Students also run a business making dog biscuits that are sold at ARC Value Village and some local businesses. The revenue goes back to the school.
Graduates keep ties to school
As the number of MLC graduates grew, many rented apartments nearby, reluctant to go home when their friends were in Richfield. But uneasy faraway parents would call MLC, asking staff members to check on their kids to see how they were doing or find out if they were coming home for Christmas.
“We started to see some graduates isolating themselves again,” Gudmestad said.
So in 2005, MLC started its graduate community.
Graduates, many of whom continue to rent Colony apartments, pay varying monthly fees for different levels of continued support from MLC. Some graduates only attend social events, while others visit staff regularly.
One of the graduates who is sticking close by is Kari Thayer. Thayer, 27, is from Buffalo, N.Y., and graduated from MLC in 2008. She rents an apartment in the Colony complex.
“I just moved into a one-bedroom and I love it,” she said. “I still get support from MLC, and I’m close to all my friends.”
She has a job at ARC Value Village in Richfield that she likes a lot. Her first job there was sorting donated goods, but after six months she asked to be a cashier and she has had that job ever since.
Thayer is briskly efficient and quick to smile as she checks out ARC customers. She still gets full support from MLC so she can go to people she knows for advice and answers to questions.
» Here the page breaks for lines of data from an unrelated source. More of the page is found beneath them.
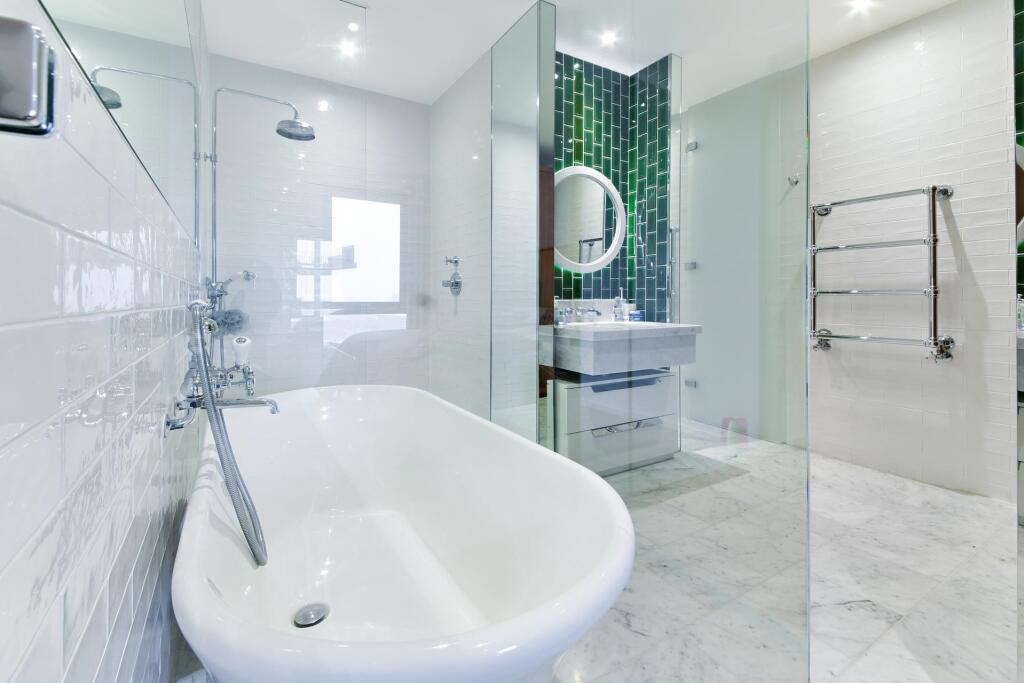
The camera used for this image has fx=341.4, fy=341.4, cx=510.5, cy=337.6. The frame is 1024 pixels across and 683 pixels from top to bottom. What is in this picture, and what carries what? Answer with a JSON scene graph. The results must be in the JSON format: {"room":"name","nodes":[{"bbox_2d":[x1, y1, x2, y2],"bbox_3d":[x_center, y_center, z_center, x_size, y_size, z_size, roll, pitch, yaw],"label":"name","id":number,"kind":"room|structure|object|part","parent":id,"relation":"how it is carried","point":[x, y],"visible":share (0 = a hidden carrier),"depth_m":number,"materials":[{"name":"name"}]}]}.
{"room":"bathroom","nodes":[
{"label":"bathroom","id":0,"kind":"room"},
{"bbox_2d":[0,0,208,682],"bbox_3d":[-0.703,-0.390,0.597,0.108,2.654,3.935,0,0,-31],"label":"left tiled wall","id":1,"kind":"structure","parent":0,"point":[3,218],"depth_m":0.45,"materials":[{"name":"white tile"}]},
{"bbox_2d":[0,17,57,136],"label":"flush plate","id":2,"kind":"object","parent":1,"relation":"attached to","point":[31,52],"visible":0.99,"depth_m":0.17,"materials":[{"name":"silver metal"}]},
{"bbox_2d":[36,0,202,248],"bbox_3d":[-0.892,-0.903,0.947,0.008,1.085,1.595,0,0,-31],"label":"wall mirror","id":3,"kind":"object","parent":1,"relation":"attached to","point":[165,30],"visible":0.9,"depth_m":0.72,"materials":[{"name":"silver mirror"}]},
{"bbox_2d":[163,300,280,434],"bbox_3d":[-0.838,0.128,1.029,0.235,0.320,0.363,0,0,-31],"label":"bath mixer tap","id":4,"kind":"object","parent":1,"relation":"attached to","point":[173,427],"visible":0.82,"depth_m":0.98,"materials":[{"name":"silver metal"}]},
{"bbox_2d":[185,301,269,568],"bbox_3d":[-0.800,0.291,0.978,0.231,0.844,0.335,0,0,-31],"label":"hand shower","id":5,"kind":"object","parent":4,"relation":"attached to","point":[211,403],"visible":0.95,"depth_m":0.92,"materials":[{"name":"silver metal"}]},
{"bbox_2d":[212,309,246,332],"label":"bath sponge","id":6,"kind":"object","parent":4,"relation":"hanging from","point":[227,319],"visible":0.73,"depth_m":1.93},
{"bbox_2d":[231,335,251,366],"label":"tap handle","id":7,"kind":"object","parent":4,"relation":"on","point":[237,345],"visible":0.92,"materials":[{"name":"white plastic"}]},
{"bbox_2d":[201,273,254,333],"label":"shower valve","id":8,"kind":"object","parent":1,"relation":"attached to","point":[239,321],"visible":0.74,"depth_m":1.77,"materials":[{"name":"silver metal"}]},
{"bbox_2d":[193,88,314,357],"bbox_3d":[-1.362,-0.513,1.871,0.524,1.596,0.275,0,0,-31],"label":"shower set","id":9,"kind":"object","parent":1,"relation":"attached to","point":[215,231],"visible":0.76,"depth_m":1.78,"materials":[{"name":"silver metal"}]},
{"bbox_2d":[209,51,430,394],"bbox_3d":[-1.401,-0.610,2.712,1.671,2.821,0.120,0,0,-31],"label":"back wall","id":10,"kind":"structure","parent":0,"point":[397,102],"depth_m":2.68,"materials":[{"name":"white tile"}]},
{"bbox_2d":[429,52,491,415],"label":"shower side wall","id":11,"kind":"structure","parent":0,"point":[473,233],"depth_m":2.59,"materials":[{"name":"white"}]},
{"bbox_2d":[440,255,462,294],"bbox_3d":[-0.474,-0.489,2.673,0.123,0.296,0.176,0,0,-31],"label":"shower valve","id":12,"kind":"object","parent":11,"relation":"attached to","point":[455,283],"visible":0.99,"depth_m":2.66,"materials":[{"name":"silver metal"}]},
{"bbox_2d":[199,0,965,106],"bbox_3d":[0.830,-1.934,1.329,3.587,0.098,4.253,0,0,-31],"label":"ceiling","id":13,"kind":"structure","parent":0,"point":[463,66],"depth_m":2.06,"materials":[{"name":"white paint"}]},
{"bbox_2d":[339,40,356,55],"bbox_3d":[-1.097,-1.947,2.290,0.103,0.008,0.104,0,0,-31],"label":"ceiling light","id":14,"kind":"object","parent":13,"relation":"in","point":[347,48],"visible":0.98,"depth_m":2.29,"materials":[{"name":"white"}]},
{"bbox_2d":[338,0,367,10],"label":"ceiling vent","id":15,"kind":"object","parent":13,"relation":"in","point":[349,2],"visible":0.98,"depth_m":1.99,"materials":[{"name":"white metal"}]},
{"bbox_2d":[347,21,360,31],"bbox_3d":[-0.991,-1.961,2.153,0.077,0.005,0.079,0,0,-31],"label":"ceiling light","id":16,"kind":"object","parent":13,"relation":"in","point":[353,26],"visible":0.98,"depth_m":2.15,"materials":[{"name":"white"}]},
{"bbox_2d":[600,29,616,45],"bbox_3d":[0.635,-1.960,2.224,0.087,0.005,0.087,0,0,-31],"label":"ceiling light","id":17,"kind":"object","parent":13,"relation":"in","point":[608,38],"visible":0.99,"depth_m":2.22,"materials":[{"name":"white"}]},
{"bbox_2d":[850,0,872,12],"bbox_3d":[2.012,-1.920,1.962,0.085,0.005,0.083,0,0,-31],"label":"ceiling light","id":18,"kind":"object","parent":13,"relation":"in","point":[862,2],"visible":0.97,"depth_m":1.96,"materials":[{"name":"white"}]},
{"bbox_2d":[180,417,1022,682],"bbox_3d":[0.705,0.948,1.323,3.506,0.102,3.987,0,0,-31],"label":"floor","id":19,"kind":"structure","parent":0,"point":[848,592],"depth_m":1.16,"materials":[{"name":"white stone"}]},
{"bbox_2d":[170,385,635,682],"bbox_3d":[-0.445,0.649,1.183,0.928,0.624,1.730,0,0,-31],"label":"bathtub","id":20,"kind":"object","parent":19,"relation":"on","point":[353,407],"visible":0.98,"depth_m":1.06,"materials":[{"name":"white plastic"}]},
{"bbox_2d":[293,602,329,627],"bbox_3d":[-0.606,0.839,1.035,0.101,0.007,0.101,0,0,-31],"label":"bath drain","id":21,"kind":"object","parent":20,"relation":"in","point":[319,614],"visible":0.91,"depth_m":1.03,"materials":[{"name":"silver metal"}]},
{"bbox_2d":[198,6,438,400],"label":"glass shower screen","id":22,"kind":"object","parent":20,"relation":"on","point":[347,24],"visible":0.86,"depth_m":1.68,"materials":[{"name":"glass"}]},
{"bbox_2d":[489,1,556,450],"bbox_3d":[0.043,-0.464,1.999,0.040,2.675,0.533,0,0,-31],"label":"glass partition","id":23,"kind":"object","parent":19,"relation":"on","point":[548,281],"visible":0.91,"depth_m":1.93,"materials":[{"name":"glass"}]},
{"bbox_2d":[505,1,812,682],"bbox_3d":[0.480,-0.387,1.233,0.020,2.505,0.945,0,0,-31],"label":"glass shower screen","id":24,"kind":"object","parent":19,"relation":"on","point":[792,474],"visible":0.97,"depth_m":1.05,"materials":[{"name":"clear glass"}]},
{"bbox_2d":[555,48,674,322],"bbox_3d":[0.519,-0.599,2.457,0.920,2.736,0.104,0,0,-31],"label":"tiled wall","id":25,"kind":"structure","parent":0,"point":[594,275],"depth_m":2.44,"materials":[{"name":"tile"}]},
{"bbox_2d":[554,165,626,272],"bbox_3d":[0.520,-0.830,2.396,0.745,0.736,0.037,0,0,-31],"label":"round mirror","id":26,"kind":"object","parent":25,"relation":"attached to","point":[582,265],"visible":0.83,"depth_m":2.40,"materials":[{"name":"white mirror"}]},
{"bbox_2d":[551,369,678,475],"bbox_3d":[0.633,0.510,2.227,0.882,0.553,0.358,0,0,-31],"label":"vanity unit","id":27,"kind":"object","parent":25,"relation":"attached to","point":[584,389],"visible":0.73,"depth_m":2.04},
{"bbox_3d":[0.696,0.528,2.035,0.431,0.041,0.072,0,0,-31],"label":"handle","id":28,"kind":"part","parent":27,"relation":"part of","materials":[{"name":"silver metal"}]},
{"bbox_2d":[550,320,702,376],"bbox_3d":[0.677,0.040,2.183,0.823,0.239,0.533,0,0,-31],"label":"sink","id":29,"kind":"object","parent":25,"relation":"attached to","point":[612,333],"visible":0.84,"depth_m":1.94,"materials":[{"name":"white stone"}]},
{"bbox_2d":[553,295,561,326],"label":"soap bottle","id":30,"kind":"object","parent":29,"relation":"on","point":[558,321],"visible":0.68,"depth_m":2.15,"materials":[{"name":"clear"}]},
{"bbox_2d":[574,306,601,322],"bbox_3d":[0.536,-0.162,2.303,0.111,0.096,0.199,0,0,-31],"label":"sink tap","id":31,"kind":"object","parent":29,"relation":"on","point":[598,313],"visible":0.99,"depth_m":2.33,"materials":[{"name":"silver metal"}]},
{"bbox_2d":[614,289,625,320],"bbox_3d":[0.758,-0.229,2.390,0.073,0.230,0.068,0,0,-31],"label":"soap dispenser","id":32,"kind":"object","parent":29,"relation":"on","point":[618,305],"visible":0.99,"depth_m":2.37,"materials":[{"name":"clear"}]},
{"bbox_2d":[628,309,643,321],"bbox_3d":[0.895,-0.153,2.448,0.085,0.083,0.079,0,0,-31],"label":"blue box","id":33,"kind":"object","parent":29,"relation":"on","point":[634,317],"visible":0.94,"depth_m":2.42,"materials":[{"name":"blue"}]},
{"bbox_2d":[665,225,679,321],"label":"rail","id":34,"kind":"object","parent":25,"relation":"attached to","point":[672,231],"visible":0.78,"depth_m":2.47,"materials":[{"name":"silver metal"}]},
{"bbox_2d":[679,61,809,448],"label":"glass door","id":35,"kind":"structure","parent":0,"point":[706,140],"depth_m":2.49,"materials":[{"name":"glass"}]},
{"bbox_2d":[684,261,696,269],"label":"door hinge","id":36,"kind":"object","parent":35,"relation":"attached to","point":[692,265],"visible":0.92,"depth_m":2.60,"materials":[{"name":"silver metal"}]},
{"bbox_2d":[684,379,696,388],"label":"glass clamp","id":37,"kind":"object","parent":35,"relation":"attached to","point":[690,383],"visible":0.91,"depth_m":2.54,"materials":[{"name":"silver metal"}]},
{"bbox_2d":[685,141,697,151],"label":"glass clamp","id":38,"kind":"object","parent":35,"relation":"attached to","point":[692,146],"visible":0.94,"depth_m":2.47,"materials":[{"name":"silver metal"}]},
{"bbox_2d":[787,174,800,185],"bbox_3d":[2.042,-1.146,2.471,0.066,0.060,0.052,0,0,-31],"label":"wall hook","id":39,"kind":"object","parent":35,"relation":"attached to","point":[796,182],"visible":0.97,"depth_m":2.47,"materials":[{"name":"silver metal"}]},
{"bbox_2d":[810,0,1015,501],"bbox_3d":[2.481,-0.536,2.078,0.110,2.790,3.267,0,0,-31],"label":"right wall","id":40,"kind":"structure","parent":0,"point":[858,100],"depth_m":2.04,"materials":[{"name":"white tile"}]},
{"bbox_2d":[809,184,953,359],"bbox_3d":[2.288,-0.382,2.176,0.155,1.029,0.645,0,0,-31],"label":"towel radiator","id":41,"kind":"object","parent":40,"relation":"attached to","point":[934,241],"visible":0.98,"depth_m":1.99,"materials":[{"name":"silver metal"}]},
{"bbox_2d":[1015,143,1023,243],"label":"mirror","id":42,"kind":"object","parent":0,"point":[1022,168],"visible":0.48,"depth_m":1.76,"materials":[{"name":"mirror"}]},
{"bbox_2d":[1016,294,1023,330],"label":"toiletry bottle","id":43,"kind":"object","parent":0,"point":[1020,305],"visible":0.88,"depth_m":1.35,"materials":[{"name":"clear"}]}
]}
She said that’s something she wouldn’t have had if she’d returned to Buffalo.
“I am more independent here, and I have more friends here,” she said. “And this is a cleaner environment.”
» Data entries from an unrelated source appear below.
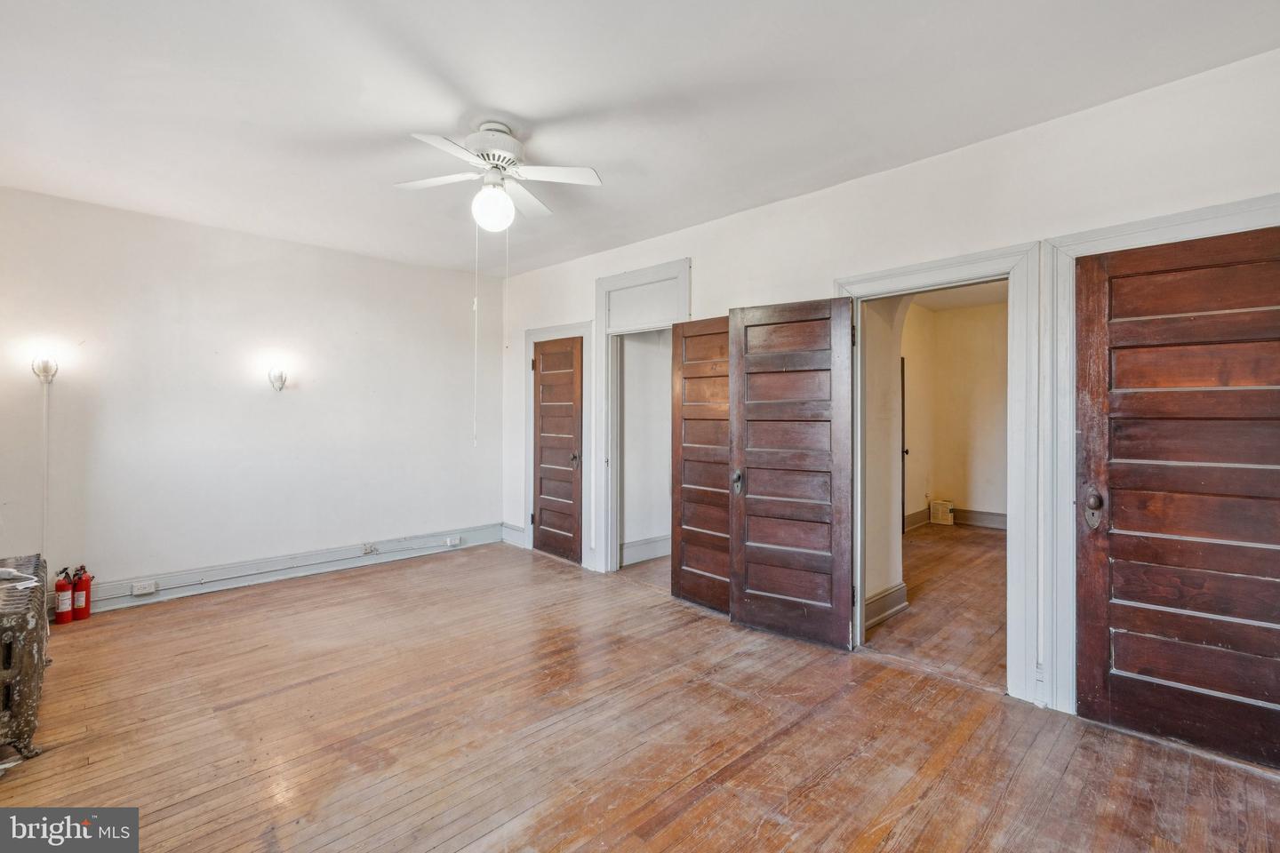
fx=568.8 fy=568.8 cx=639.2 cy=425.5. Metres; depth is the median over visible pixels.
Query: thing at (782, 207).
right wall
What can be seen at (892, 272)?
door frame
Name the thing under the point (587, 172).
ceiling fan
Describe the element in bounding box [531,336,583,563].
wooden door
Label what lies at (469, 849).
wooden floor
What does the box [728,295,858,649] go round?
open door
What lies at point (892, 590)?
baseboard
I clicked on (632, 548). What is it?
baseboard
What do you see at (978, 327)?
hallway wall
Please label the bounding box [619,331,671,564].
closet wall
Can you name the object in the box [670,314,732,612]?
wooden door
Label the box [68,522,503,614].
baseboard
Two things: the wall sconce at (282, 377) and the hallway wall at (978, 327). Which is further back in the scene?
the hallway wall at (978, 327)
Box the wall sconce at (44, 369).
[31,346,59,382]
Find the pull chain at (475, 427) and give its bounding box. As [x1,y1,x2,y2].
[471,224,479,445]
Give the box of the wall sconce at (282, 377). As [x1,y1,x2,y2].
[267,366,287,391]
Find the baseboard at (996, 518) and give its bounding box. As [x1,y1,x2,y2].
[904,506,1007,529]
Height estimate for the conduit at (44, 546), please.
1.462 m
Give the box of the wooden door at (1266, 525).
[1075,222,1279,767]
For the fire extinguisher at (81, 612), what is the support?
on the wooden floor at (469, 849)
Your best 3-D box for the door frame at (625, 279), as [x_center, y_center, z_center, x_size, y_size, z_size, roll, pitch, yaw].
[0.054,0.024,4.602,0.227,2.476,1.081,0,0,-44]
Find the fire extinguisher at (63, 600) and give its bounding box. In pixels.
[53,565,73,624]
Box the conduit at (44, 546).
[40,376,49,559]
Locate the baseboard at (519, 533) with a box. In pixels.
[501,522,527,547]
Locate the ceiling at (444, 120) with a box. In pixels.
[0,0,1279,277]
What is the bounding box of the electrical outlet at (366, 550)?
[360,542,379,554]
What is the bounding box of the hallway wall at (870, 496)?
[862,295,911,624]
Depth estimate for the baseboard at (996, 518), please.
6.94 m
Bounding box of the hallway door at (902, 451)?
[899,360,907,531]
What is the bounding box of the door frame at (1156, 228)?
[1040,195,1279,720]
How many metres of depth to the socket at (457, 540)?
5.48 m
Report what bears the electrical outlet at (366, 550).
attached to the baseboard at (472, 533)
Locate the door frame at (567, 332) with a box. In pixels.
[522,320,592,566]
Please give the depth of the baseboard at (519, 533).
5.80 m
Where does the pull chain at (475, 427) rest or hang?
hanging from the ceiling fan
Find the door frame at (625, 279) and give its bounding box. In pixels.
[593,258,690,575]
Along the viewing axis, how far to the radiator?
2.21 m
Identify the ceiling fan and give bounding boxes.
[399,120,601,231]
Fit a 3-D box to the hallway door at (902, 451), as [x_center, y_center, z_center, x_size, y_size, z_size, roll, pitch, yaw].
[2.804,0.260,6.275,0.756,1.999,0.186,0,0,-44]
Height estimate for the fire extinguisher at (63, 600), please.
0.350 m
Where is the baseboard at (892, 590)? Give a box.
[864,583,908,627]
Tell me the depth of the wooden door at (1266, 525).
2.31 m
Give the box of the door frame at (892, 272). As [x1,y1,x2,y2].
[832,239,1041,702]
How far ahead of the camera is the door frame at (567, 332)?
5.22 m
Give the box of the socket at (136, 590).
[131,579,156,595]
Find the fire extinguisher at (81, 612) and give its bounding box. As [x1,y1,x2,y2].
[72,564,93,621]
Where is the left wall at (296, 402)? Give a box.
[0,185,500,613]
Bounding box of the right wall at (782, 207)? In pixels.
[486,48,1279,723]
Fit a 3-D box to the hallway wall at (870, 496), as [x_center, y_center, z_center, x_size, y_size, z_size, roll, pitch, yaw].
[1.754,-0.057,3.905,0.843,2.669,0.525,0,0,-44]
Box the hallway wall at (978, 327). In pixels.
[902,296,1007,530]
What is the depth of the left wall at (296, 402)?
4.31 m
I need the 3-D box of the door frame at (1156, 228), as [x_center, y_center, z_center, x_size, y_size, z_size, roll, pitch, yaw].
[2.265,0.217,2.276,0.154,2.157,1.059,0,0,-44]
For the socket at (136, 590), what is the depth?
3.89 m
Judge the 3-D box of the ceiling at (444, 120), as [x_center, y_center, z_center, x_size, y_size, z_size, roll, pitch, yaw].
[-0.595,-1.473,2.322,4.564,0.119,6.272,0,0,-44]
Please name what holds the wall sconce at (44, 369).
attached to the left wall at (296, 402)
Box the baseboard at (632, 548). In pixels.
[620,535,669,565]
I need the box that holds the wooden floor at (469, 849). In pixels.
[0,537,1279,852]
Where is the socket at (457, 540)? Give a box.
[445,535,462,546]
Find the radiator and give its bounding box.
[0,552,49,763]
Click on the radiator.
(26, 673)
Students and graduates repeatedly mention having friends as one of the advantages of MLC, and Gudmestad said that is the first thing mentioned by parents. Many say their children, vaguely out of step in their home high schools, never had the social support of peers the way they do at MLC.
MLC’s oldest graduate is almost 40 and still lives nearby. As the school faces new growth — Gudmestad said the number of undergraduates is expected to increase by half and the number of graduates by 68 percent in the next five years — one of the questions the MLC board is wrestling with is what the future of the graduate program will be. Even now, there are few programs like MLC across the country.
“There is no one to mentor us on this,” she said. “We need to figure out what is the future for our graduates.”
For now, though, their mission is clear.
“They have their own leases, they’re paying their bills and getting to work,” Gudmestad said. “These guys will have lives after their parents are gone.”